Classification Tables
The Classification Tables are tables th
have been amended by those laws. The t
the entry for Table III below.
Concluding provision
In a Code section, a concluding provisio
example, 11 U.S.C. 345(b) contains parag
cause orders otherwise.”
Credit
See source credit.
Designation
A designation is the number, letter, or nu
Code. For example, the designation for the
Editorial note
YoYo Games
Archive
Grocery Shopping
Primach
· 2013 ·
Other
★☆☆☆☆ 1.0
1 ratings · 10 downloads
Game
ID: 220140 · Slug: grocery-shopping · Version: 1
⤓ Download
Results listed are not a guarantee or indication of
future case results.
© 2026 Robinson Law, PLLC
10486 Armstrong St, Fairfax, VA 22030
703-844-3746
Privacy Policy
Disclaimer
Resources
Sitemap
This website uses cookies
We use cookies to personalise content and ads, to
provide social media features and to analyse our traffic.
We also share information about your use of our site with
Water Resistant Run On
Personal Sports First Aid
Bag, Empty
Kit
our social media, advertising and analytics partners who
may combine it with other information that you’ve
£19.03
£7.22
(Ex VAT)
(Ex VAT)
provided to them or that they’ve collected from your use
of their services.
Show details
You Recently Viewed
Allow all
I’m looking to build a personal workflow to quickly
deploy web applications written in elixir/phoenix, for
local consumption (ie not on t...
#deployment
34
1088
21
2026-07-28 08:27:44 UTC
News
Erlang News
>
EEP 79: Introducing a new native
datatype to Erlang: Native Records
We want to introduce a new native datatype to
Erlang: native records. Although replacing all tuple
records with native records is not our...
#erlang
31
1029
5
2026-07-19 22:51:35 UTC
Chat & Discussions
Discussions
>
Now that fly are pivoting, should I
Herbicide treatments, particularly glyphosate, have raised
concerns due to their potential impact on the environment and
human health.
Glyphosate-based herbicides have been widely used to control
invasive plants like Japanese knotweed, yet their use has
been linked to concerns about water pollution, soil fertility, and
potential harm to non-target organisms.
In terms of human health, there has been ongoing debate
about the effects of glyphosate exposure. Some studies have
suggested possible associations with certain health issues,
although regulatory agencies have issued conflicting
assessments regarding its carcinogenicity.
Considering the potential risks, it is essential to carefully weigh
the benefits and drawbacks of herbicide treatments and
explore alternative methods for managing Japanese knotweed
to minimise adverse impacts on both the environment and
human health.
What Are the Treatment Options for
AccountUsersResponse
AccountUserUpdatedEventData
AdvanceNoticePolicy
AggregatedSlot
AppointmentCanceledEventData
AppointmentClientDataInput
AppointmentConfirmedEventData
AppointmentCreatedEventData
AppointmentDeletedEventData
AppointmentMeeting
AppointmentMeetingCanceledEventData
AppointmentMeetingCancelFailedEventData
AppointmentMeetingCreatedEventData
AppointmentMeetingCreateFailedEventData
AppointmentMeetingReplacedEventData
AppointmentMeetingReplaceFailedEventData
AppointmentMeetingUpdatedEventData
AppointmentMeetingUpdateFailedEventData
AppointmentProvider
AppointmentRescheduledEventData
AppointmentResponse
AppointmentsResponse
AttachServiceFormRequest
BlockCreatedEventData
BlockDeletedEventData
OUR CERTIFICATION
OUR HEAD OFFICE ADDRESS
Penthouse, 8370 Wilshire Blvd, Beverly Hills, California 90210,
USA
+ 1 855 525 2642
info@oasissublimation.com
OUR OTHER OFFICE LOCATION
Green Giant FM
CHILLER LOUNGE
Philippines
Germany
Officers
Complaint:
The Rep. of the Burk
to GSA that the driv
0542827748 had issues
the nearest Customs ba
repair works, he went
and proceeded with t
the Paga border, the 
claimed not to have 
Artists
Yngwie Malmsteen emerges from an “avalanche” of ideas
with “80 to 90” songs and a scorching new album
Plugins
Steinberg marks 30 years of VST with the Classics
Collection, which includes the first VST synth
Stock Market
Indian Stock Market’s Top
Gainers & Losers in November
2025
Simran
**********
■ TASK DETAILS:
Say how many lines above hold the word "datatype", giving only the count.

■ RESPONSE TO THE EXERCISE:
2